All the bushes had a lot of very old and dead wood, and many of the branches were drooping down almost to ground level.
With currants, the wood tends to darken with age, so if it's black you can be sure it is several years old. Some of the stems were dry and brittle too, which is a sure sign that they need to be pruned out.
I'm not treating this post as a "How to prune currants" tutorial, so let me just say that with the aid of loppers and secateurs I took out lots of old and dead branches, and generally tidied-up the younger fresher ones, many of which were far too long and straggly. This photo shows part of the end result:
|The base of this plant now supports 5 good upright stems.|
One of the plants seemed to be totally dead. Its base was dry and brittle, and there were no young stems on it, so I decided to remove it completely. It turned out to be easier than I had expected to do this, because the roots were dead too. Removing this bush left a gap in the line, which was lucky in a way, in that when I started working on the third bush I found a stray sucker, which I separated from the parent bush, and later planted-up into the gap as a new bush.

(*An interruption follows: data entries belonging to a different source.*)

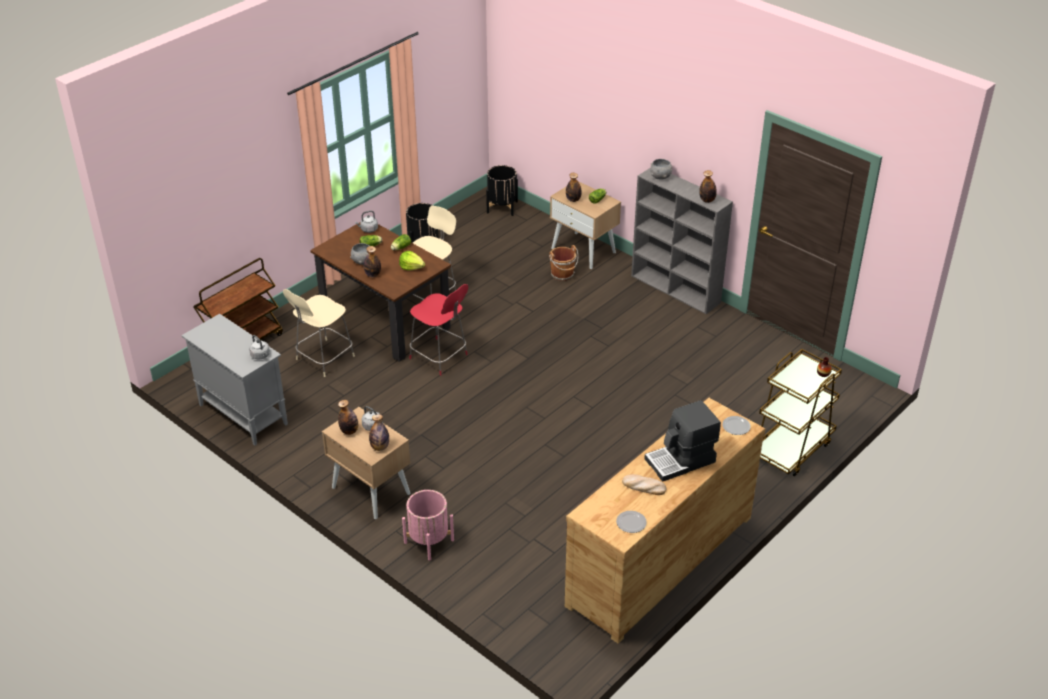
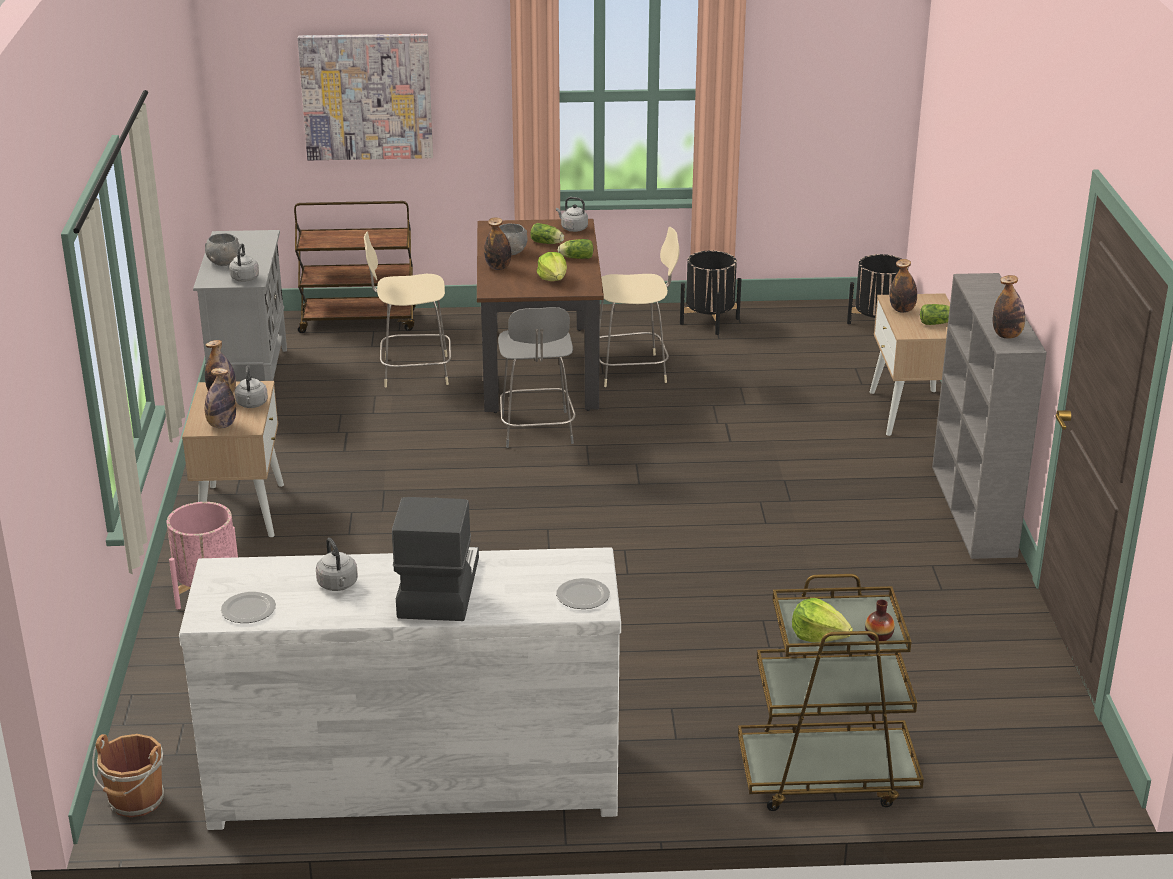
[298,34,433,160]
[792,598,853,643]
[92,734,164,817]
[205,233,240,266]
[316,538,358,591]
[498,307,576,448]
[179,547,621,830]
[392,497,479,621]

|The stray sucker, aka new bush|
The new bush can be seen between the two bricks.
So in the one session (about an hour and a half) I pruned three bushes, and I am pleased with the results. The bushes look a lot neater now, and air-circulation around the fruit (when it arrives) will be much better.

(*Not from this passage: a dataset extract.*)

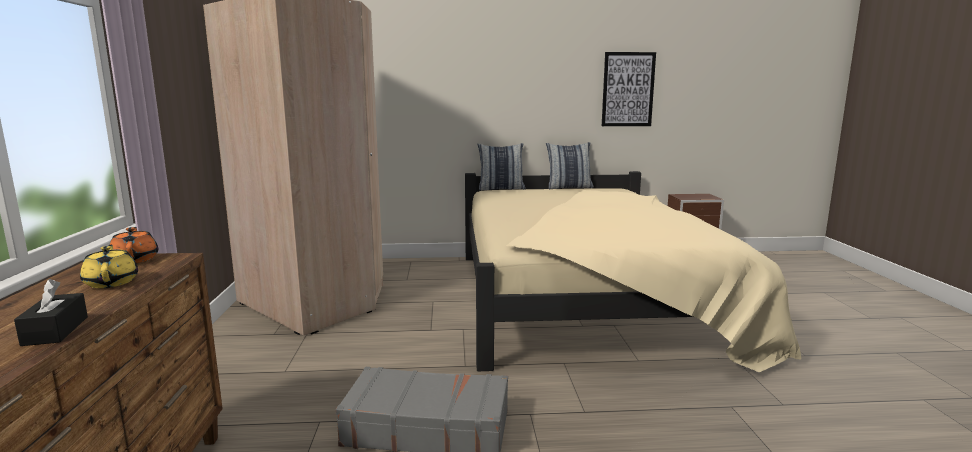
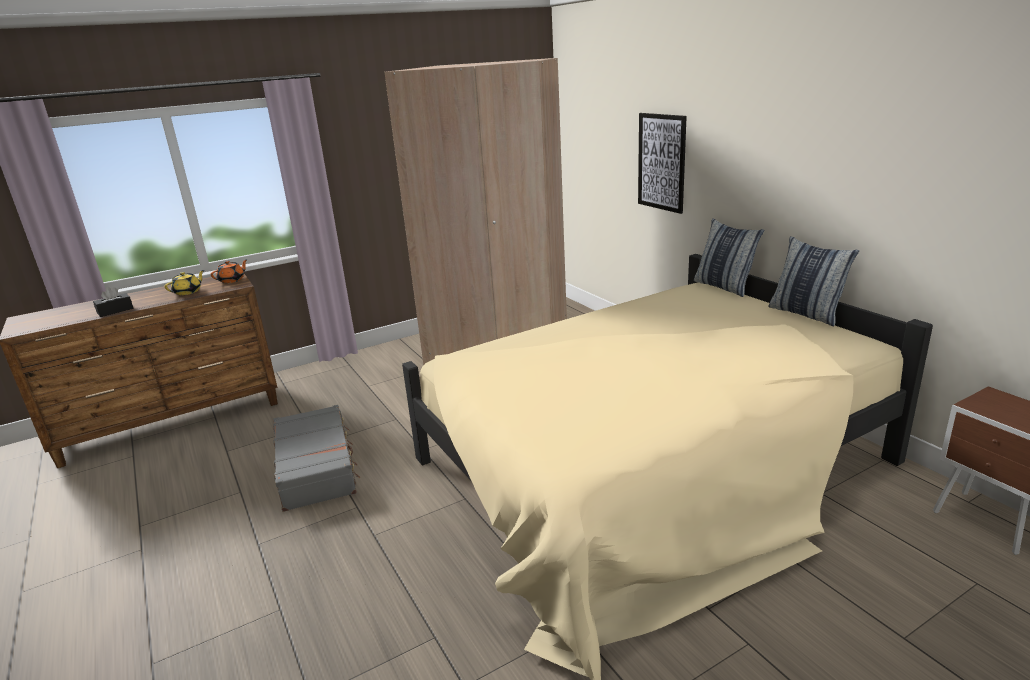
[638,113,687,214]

As well as pruning the bushes I took the opportunity to remove the weeds from around them too. There were lots of brambles, stinging nettles and couch grass, all of which must have been competing with the currants for nutrients from the soil.
By the way, I have been calling these bushes simply "currants", but I'm now fairly sure that they are Blackcurrants, because their wood had a very distinctive aroma. In another part of the garden are some bushes that I believe will turn out to be Redcurrants.
You may be thinking "why doesn't he just ask the plot-owners what the bushes are?" Well, the truth of the matter is that I usually only see the lady of the house (the gentleman is not well and remains indoors most of the time), and she is a bit vague about the garden. I think in the past she used to leave the gardening to her husband! I asked this week about the Raspberries, but she has no idea what type they are. She only knows that they fruit in the Summer-time. I'm going to have to press her on this matter, because if the canes need cutting down, they need to be done soon.
|The Raspberry canes|
As I said earlier, when I started on this job, I thought there were six currant bushes. One was removed completely, but replaced by a new young bush. One of the others turned out to be three separate plants growing very close together. Next time I'll have to do the remaining (two?) bushes. It looks as if they will be even more of a challenge...
|I've already noted the presence of the Strawberry plant here!|
Like so much else in this garden, restoring these currant bushes to "working condition" was not a major task - I'd call it more of a tidy-up - but I think it will prove to be well worth the effort if I can get a good crop of fruit from them later in the year.